Under segregation, blacks could attend the Overton Park Zoo on Thursdays. The rest of the week and holidays, the zoo was for whites only.

William Edwin Jones pushes eight-month-old daughter Renee in protest on Main Street in Memphis, August 1961.

A security guard watches garbage workers empty trash into a compressor-equipped truck, as the Memphis strike enters its third day, on February 15, 1968.

The striking garbage workers staged daily marches carrying signs stating their emotional slogan: “I Am a Man.”

MLK arrives at the Memphis airport on the morning of April 3 with aides (l to r) Andrew Young, Ralph Abernathy, and Bernard Lee.

Jubilant strike leaders celebrate at the end of MLK’s speech in Mason Temple on March 18, 1968.

Mason Temple offered a cavernous forum, where MLK delivered two dramatic speeches to pro-strike rallies, including this one on March 18, 1968.

Rev. Jim Lawson leads strike supporters in a boycott against downtown stores.

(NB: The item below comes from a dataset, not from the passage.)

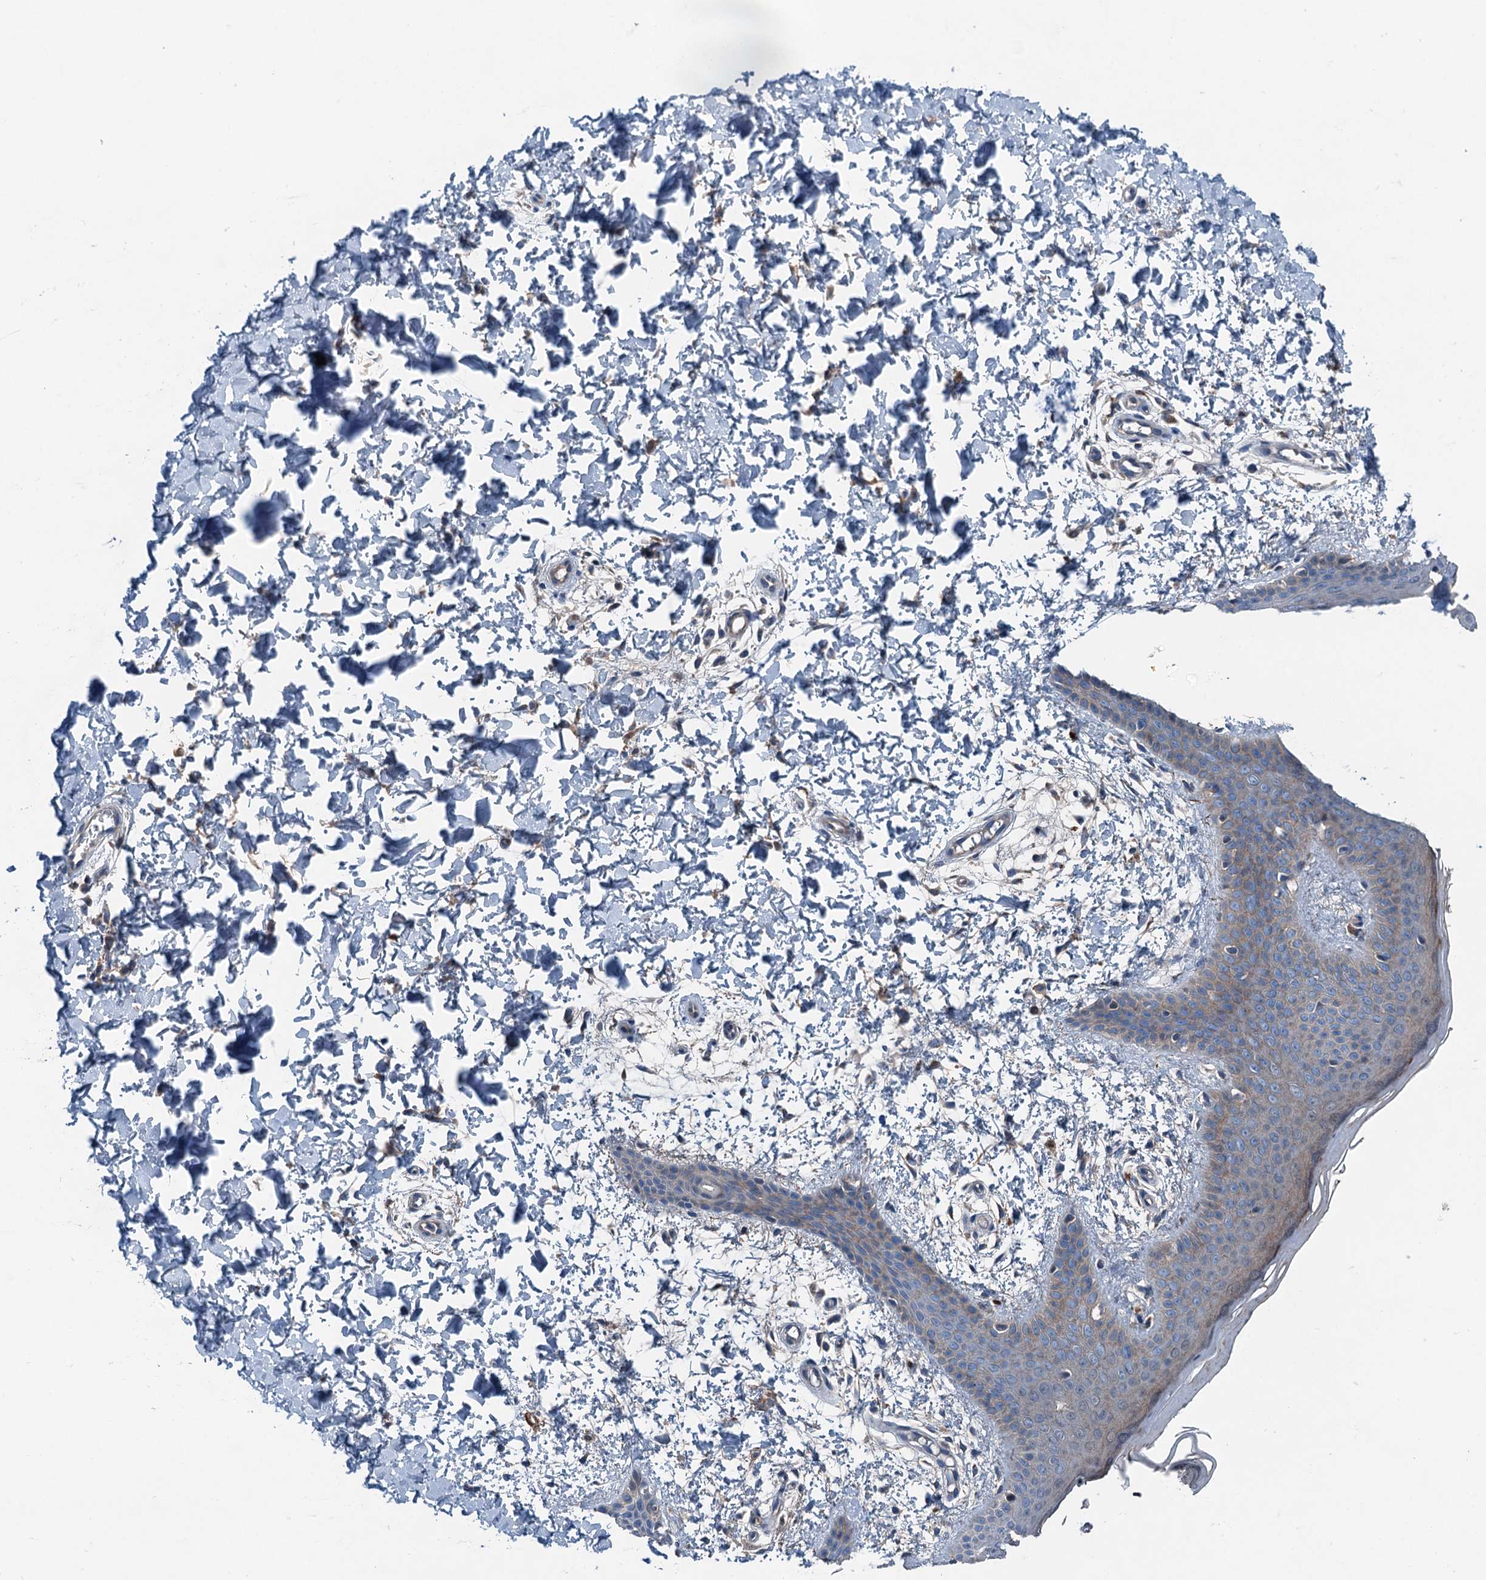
{"staining": {"intensity": "weak", "quantity": "25%-75%", "location": "cytoplasmic/membranous"}, "tissue": "skin", "cell_type": "Fibroblasts", "image_type": "normal", "snomed": [{"axis": "morphology", "description": "Normal tissue, NOS"}, {"axis": "topography", "description": "Skin"}], "caption": "Immunohistochemical staining of unremarkable human skin displays 25%-75% levels of weak cytoplasmic/membranous protein staining in approximately 25%-75% of fibroblasts. The staining is performed using DAB (3,3'-diaminobenzidine) brown chromogen to label protein expression. The nuclei are counter-stained blue using hematoxylin.", "gene": "SLC2A10", "patient": {"sex": "male", "age": 36}}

The sign refers to Mayor Henry Loeb.

At six foot five, Mayor Henry Loeb cut a physically imposing figure. He proved to be an implacable foe of the garbage workers’ strike.

MLK is jostled by an unruly crowd as he prepares to lead a march on behalf of the garbage workers, on March 28, 1968.

When he was traveling, King carried a briefcase stuffed with papers that reflected his widely varied interests, ranging from food production in the Mideast to the causes of urban rioting in the United States.

As US marshal Cato Ellis serves an injunction on MLK, King and his aides (l to r), Ralph Abernathy, Andrew Young, James Orange, and Bernard Lee, share a laugh to lighten the mood.

MLK’s aide Jesse Jackson shares a private thought with him on the platform of Mason Temple during the pro-strike rally on April 3 1968.

MLK delivers his “Mountaintop” speech at Mason Temple on the evening of April 3, 1968.

Arriving in the Memphis federal courthouse on April 4, 1968, to contest an injunction against MLK was Lucius Burch, his legal team, and their witnesses. Pictured, from left, Rev. James Lawson, SCLC executive director Andrew Young, and lawyers Burch, Charles Newman, and W. J. Michael Cody.